_Data for review_
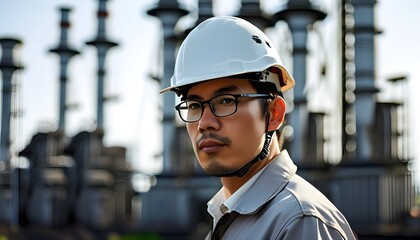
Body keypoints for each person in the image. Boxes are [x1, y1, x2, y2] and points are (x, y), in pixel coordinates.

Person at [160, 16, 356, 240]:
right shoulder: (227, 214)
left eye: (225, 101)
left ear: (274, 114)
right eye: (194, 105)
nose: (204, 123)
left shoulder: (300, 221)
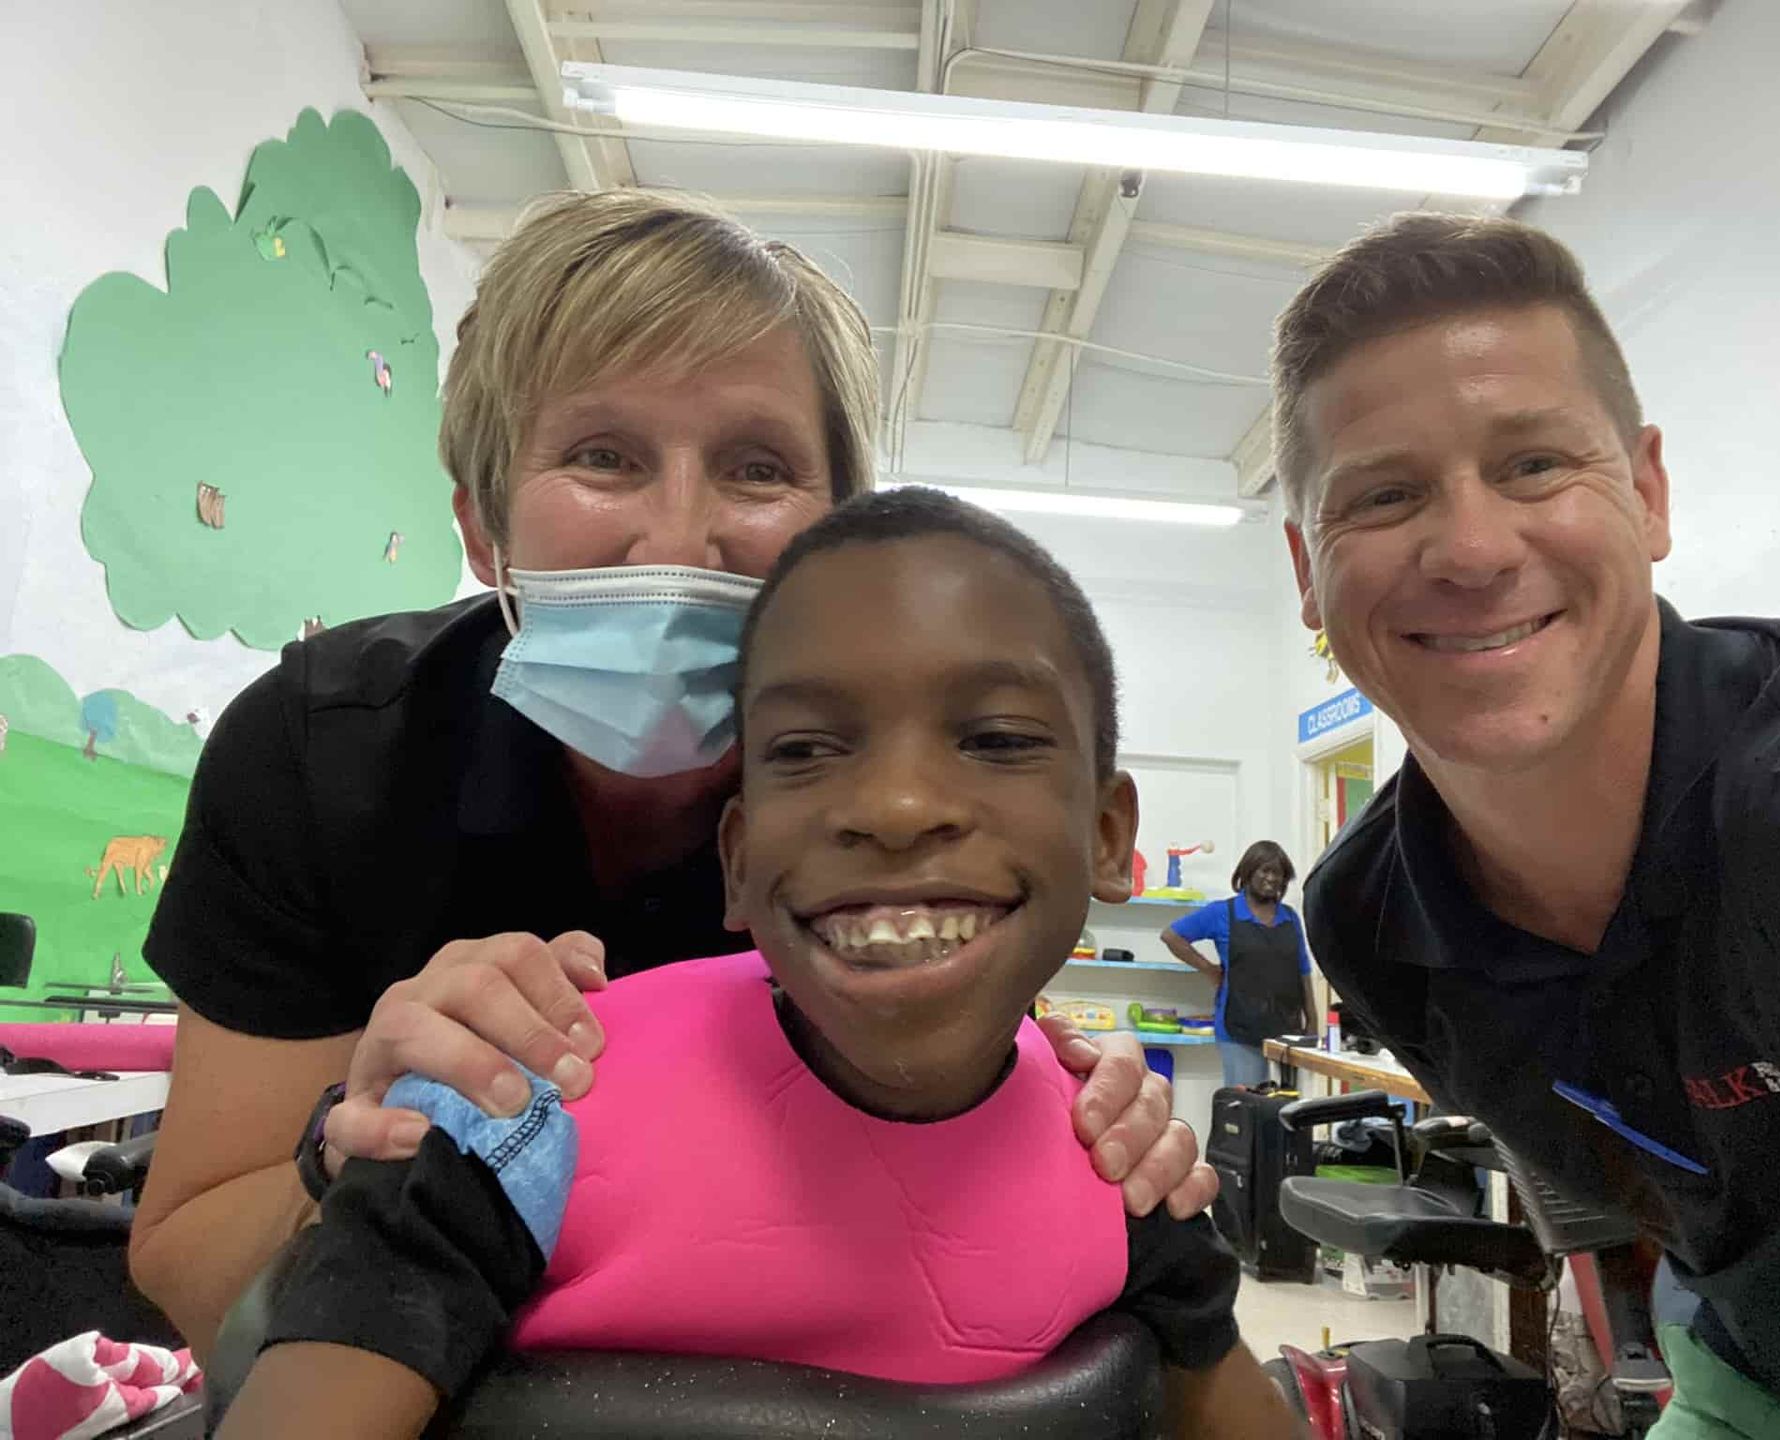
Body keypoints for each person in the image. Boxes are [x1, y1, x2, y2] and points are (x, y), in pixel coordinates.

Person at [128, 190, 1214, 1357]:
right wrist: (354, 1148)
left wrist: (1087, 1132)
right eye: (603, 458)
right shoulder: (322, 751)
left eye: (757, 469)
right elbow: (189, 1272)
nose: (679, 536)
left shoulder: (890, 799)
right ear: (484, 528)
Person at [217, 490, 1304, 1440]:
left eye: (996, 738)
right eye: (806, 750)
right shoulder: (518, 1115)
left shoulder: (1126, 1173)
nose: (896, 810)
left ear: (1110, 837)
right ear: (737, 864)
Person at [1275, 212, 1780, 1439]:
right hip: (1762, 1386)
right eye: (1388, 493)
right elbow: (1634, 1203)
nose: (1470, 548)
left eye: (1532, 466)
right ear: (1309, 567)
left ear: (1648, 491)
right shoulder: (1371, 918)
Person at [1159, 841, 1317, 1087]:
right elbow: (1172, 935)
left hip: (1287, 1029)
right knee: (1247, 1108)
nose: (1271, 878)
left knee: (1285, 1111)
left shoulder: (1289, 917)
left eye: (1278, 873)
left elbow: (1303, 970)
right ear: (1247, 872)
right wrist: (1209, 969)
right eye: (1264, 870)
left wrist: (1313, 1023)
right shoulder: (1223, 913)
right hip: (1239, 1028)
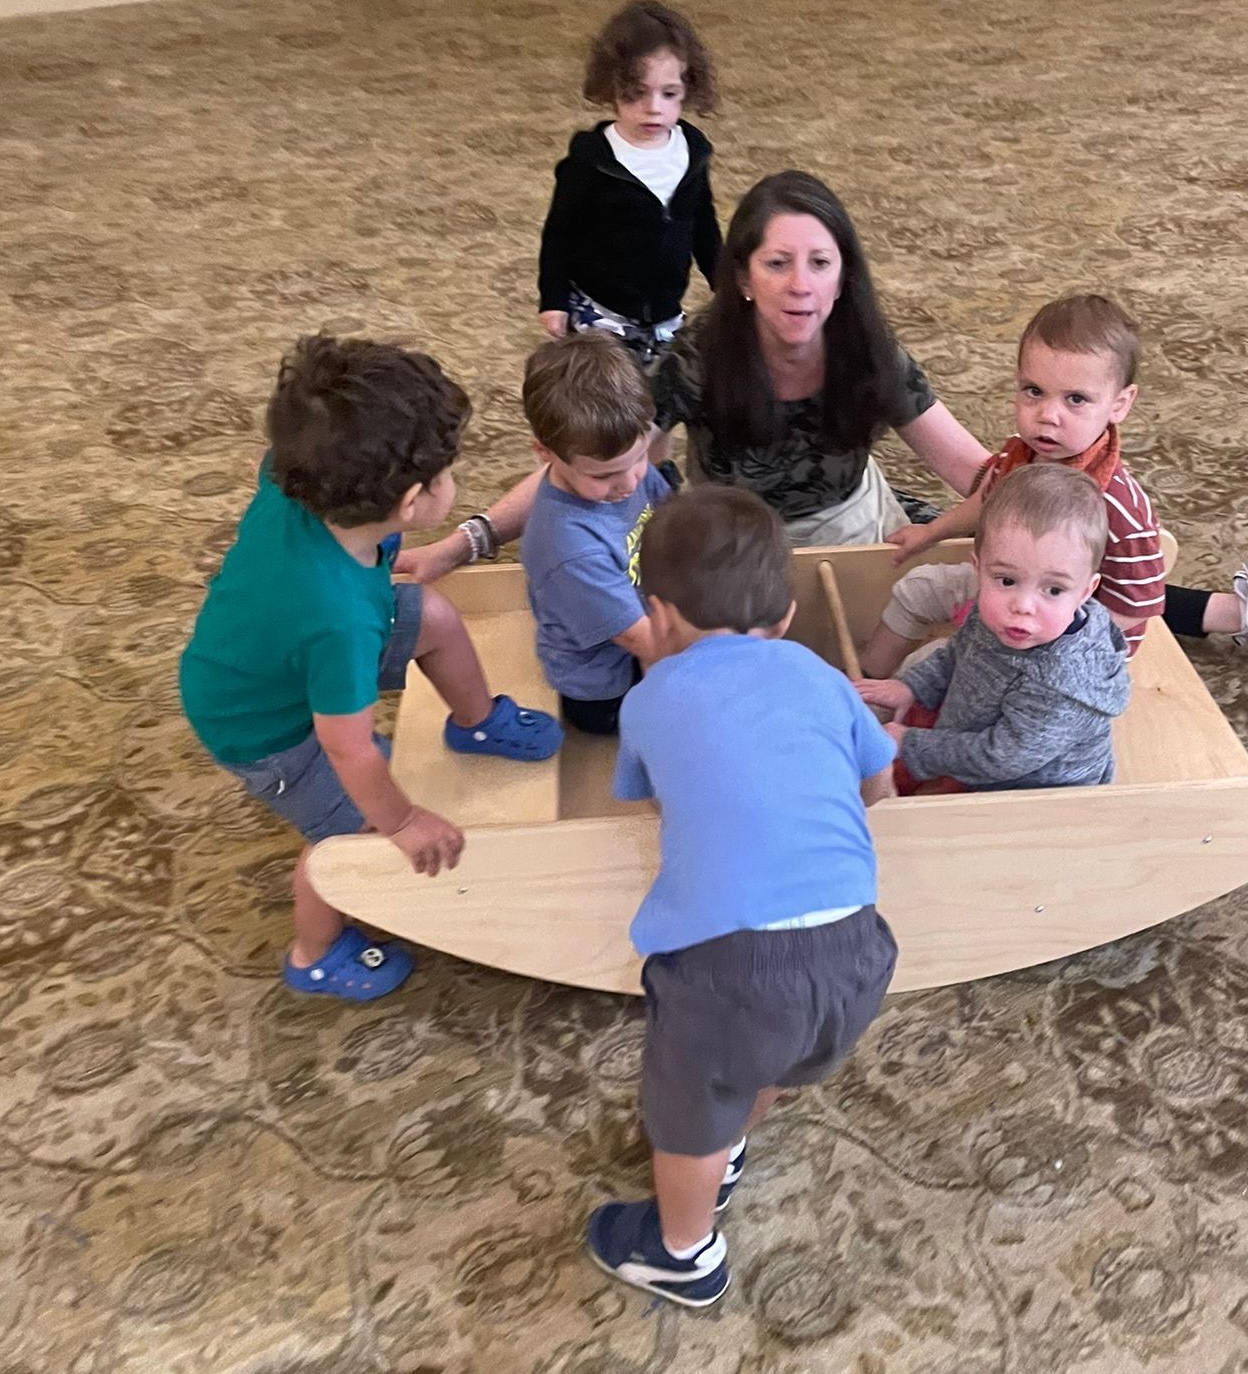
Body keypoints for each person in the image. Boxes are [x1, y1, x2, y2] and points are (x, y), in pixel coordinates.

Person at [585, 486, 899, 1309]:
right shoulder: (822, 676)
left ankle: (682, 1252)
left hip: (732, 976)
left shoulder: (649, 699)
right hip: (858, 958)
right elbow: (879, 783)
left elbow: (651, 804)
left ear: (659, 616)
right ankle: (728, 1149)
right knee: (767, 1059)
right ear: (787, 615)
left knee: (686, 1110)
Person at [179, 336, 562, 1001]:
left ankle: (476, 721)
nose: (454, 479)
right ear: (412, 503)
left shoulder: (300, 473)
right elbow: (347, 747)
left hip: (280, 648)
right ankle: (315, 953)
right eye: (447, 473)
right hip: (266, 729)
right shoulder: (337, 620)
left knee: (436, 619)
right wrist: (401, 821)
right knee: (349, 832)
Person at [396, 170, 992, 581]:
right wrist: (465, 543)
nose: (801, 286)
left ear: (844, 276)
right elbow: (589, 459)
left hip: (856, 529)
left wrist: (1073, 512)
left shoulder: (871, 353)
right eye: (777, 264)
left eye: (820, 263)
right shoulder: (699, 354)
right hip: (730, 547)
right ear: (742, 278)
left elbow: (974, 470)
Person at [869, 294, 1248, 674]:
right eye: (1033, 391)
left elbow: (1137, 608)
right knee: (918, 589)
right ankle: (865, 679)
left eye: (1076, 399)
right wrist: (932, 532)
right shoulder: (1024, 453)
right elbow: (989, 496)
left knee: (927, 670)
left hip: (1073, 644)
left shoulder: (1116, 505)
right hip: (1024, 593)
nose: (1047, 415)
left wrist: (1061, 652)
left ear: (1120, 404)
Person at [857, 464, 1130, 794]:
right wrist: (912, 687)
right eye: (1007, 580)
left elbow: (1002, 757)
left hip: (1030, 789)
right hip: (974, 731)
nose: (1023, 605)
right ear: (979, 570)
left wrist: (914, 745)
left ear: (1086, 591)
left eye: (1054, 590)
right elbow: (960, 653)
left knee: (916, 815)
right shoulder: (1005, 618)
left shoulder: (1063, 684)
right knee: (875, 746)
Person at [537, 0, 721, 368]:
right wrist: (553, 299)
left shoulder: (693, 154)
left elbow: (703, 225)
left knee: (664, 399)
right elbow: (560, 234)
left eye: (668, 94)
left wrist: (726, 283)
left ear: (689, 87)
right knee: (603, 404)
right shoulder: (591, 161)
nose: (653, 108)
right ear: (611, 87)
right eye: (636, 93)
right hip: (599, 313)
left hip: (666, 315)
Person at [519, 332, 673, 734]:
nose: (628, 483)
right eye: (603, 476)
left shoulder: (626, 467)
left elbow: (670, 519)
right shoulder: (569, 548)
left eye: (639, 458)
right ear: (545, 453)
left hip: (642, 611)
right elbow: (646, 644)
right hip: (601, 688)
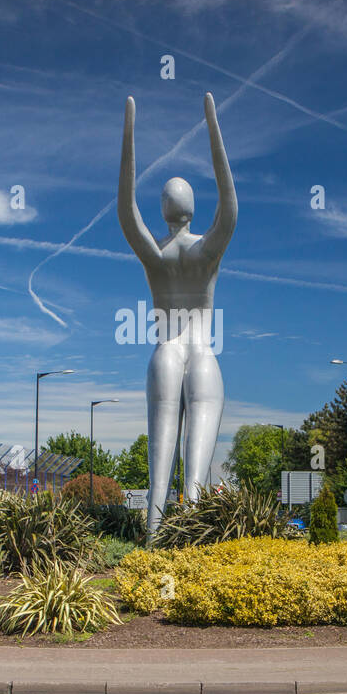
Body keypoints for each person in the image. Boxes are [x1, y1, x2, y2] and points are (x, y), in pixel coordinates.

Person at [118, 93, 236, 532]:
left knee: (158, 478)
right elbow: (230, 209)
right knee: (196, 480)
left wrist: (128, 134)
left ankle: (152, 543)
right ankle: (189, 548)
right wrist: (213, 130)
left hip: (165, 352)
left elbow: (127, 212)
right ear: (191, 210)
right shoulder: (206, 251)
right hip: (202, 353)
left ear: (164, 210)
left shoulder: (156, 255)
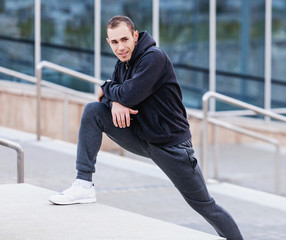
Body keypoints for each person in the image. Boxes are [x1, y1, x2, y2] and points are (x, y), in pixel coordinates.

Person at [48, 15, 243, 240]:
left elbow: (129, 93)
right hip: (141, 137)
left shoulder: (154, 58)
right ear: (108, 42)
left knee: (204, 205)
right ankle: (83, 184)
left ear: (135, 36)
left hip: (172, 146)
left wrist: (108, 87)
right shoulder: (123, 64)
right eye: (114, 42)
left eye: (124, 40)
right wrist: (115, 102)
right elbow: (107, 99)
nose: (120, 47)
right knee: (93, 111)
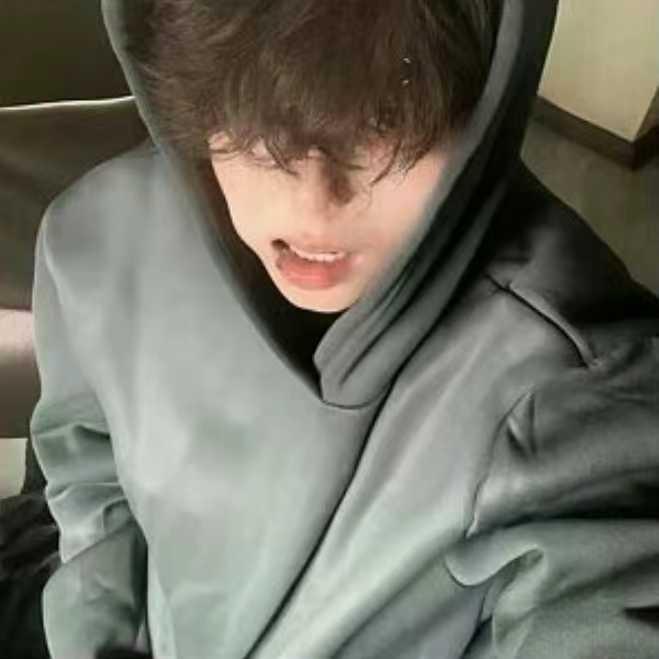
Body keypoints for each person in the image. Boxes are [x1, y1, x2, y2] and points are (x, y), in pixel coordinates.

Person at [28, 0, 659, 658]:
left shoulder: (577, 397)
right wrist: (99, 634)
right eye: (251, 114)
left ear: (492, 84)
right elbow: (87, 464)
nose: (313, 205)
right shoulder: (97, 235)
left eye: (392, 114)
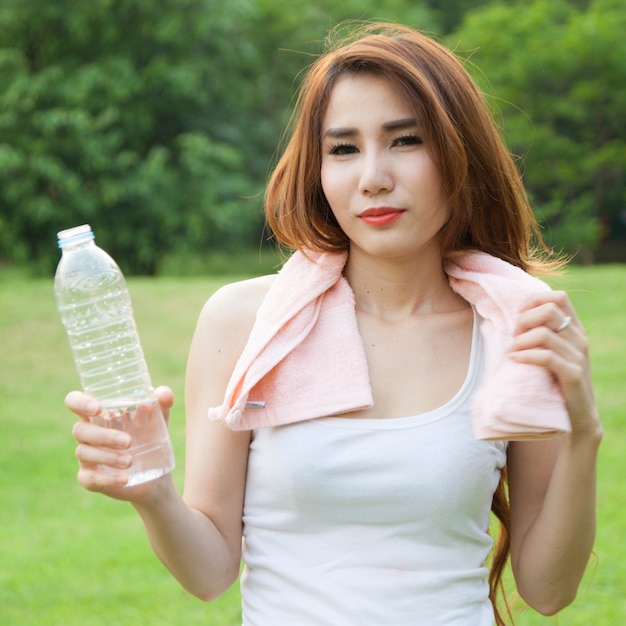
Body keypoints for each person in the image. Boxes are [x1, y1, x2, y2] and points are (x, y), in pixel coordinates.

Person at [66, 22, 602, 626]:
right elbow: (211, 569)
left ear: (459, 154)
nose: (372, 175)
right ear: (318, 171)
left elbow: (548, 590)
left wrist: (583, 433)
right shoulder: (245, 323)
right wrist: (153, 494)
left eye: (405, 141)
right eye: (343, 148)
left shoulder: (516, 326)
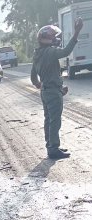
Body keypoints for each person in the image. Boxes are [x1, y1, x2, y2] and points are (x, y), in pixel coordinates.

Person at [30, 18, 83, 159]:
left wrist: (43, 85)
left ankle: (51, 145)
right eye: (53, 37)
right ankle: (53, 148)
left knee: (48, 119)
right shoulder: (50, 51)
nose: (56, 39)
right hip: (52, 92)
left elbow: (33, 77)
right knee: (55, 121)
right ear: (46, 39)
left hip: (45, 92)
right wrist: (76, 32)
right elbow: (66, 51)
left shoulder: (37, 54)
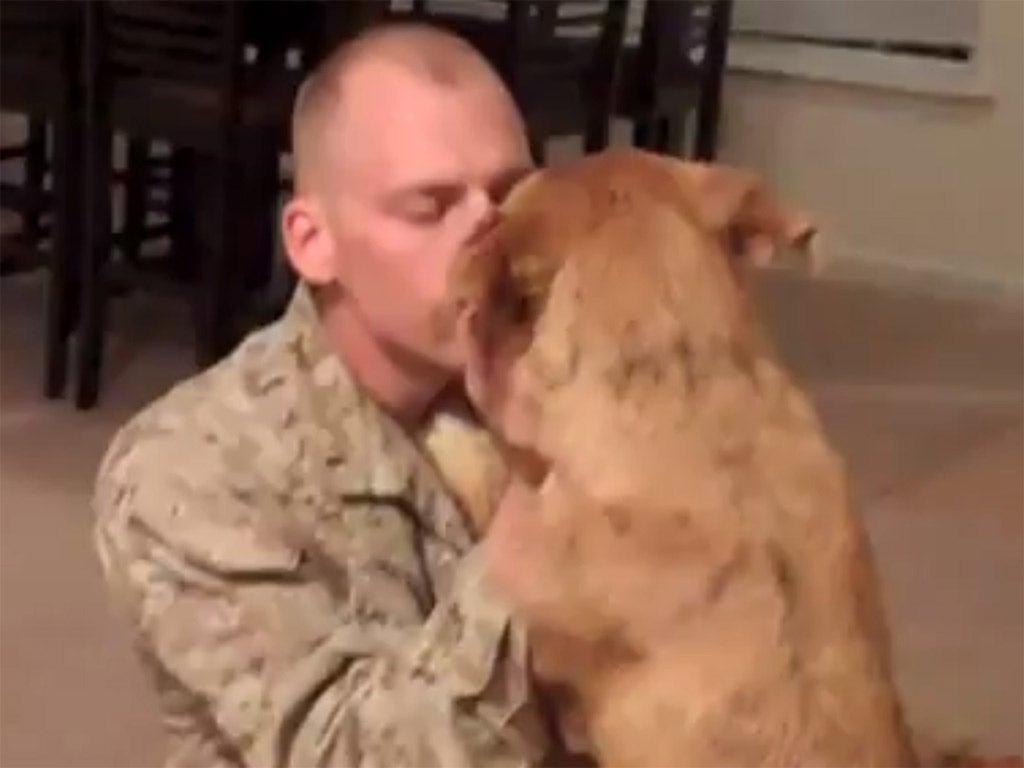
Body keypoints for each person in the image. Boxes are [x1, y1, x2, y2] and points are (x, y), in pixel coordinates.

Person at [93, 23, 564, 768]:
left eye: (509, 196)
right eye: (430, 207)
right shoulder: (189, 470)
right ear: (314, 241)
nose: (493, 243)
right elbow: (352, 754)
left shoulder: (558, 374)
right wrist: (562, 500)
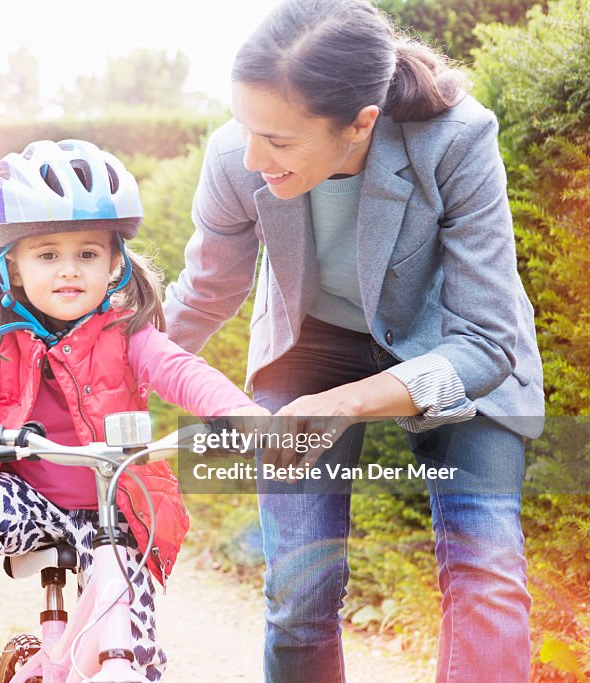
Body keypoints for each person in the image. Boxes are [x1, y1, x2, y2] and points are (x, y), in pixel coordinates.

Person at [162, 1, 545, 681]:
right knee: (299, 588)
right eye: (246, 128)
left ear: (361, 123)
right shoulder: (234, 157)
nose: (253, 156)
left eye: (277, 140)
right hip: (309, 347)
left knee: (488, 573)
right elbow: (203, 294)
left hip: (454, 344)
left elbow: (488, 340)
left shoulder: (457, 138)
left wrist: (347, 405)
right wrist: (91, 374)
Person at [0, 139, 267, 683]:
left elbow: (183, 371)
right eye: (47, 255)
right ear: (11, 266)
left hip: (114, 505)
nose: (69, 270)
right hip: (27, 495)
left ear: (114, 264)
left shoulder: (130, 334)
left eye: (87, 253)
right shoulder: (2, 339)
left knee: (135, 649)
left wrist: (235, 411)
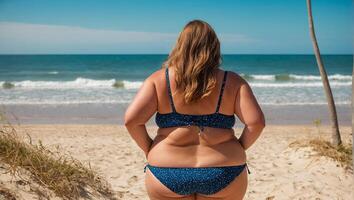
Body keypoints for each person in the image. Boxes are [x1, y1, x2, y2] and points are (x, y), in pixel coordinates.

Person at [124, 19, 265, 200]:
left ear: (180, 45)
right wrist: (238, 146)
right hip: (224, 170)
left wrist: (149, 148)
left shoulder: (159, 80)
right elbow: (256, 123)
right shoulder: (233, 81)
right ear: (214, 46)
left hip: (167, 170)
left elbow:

_Your objective_
Leaving out the pictures, return exactly the lines from the one that contains "left hip: (454, 344)" through the last line of the records above, inclusive.

_Answer for this exercise_
left hip: (454, 344)
left elbow: (488, 340)
left shoulder: (457, 138)
left wrist: (347, 405)
right wrist: (91, 374)
Person at [0, 139, 267, 683]:
left elbow: (183, 371)
right eye: (47, 255)
right ear: (11, 266)
left hip: (114, 505)
nose: (69, 270)
right hip: (27, 495)
left ear: (114, 264)
left shoulder: (130, 334)
left eye: (87, 253)
right shoulder: (2, 339)
left knee: (135, 649)
left wrist: (235, 411)
Body keypoints for each person in the image. Boxes are [x1, y1, x2, y2] and points are (x, y), in pixel coordinates.

Person at [124, 19, 265, 200]:
left ear: (180, 45)
right wrist: (238, 146)
right hip: (224, 170)
left wrist: (149, 148)
left shoulder: (159, 80)
right elbow: (256, 123)
right shoulder: (233, 81)
right ear: (214, 46)
left hip: (167, 170)
left elbow:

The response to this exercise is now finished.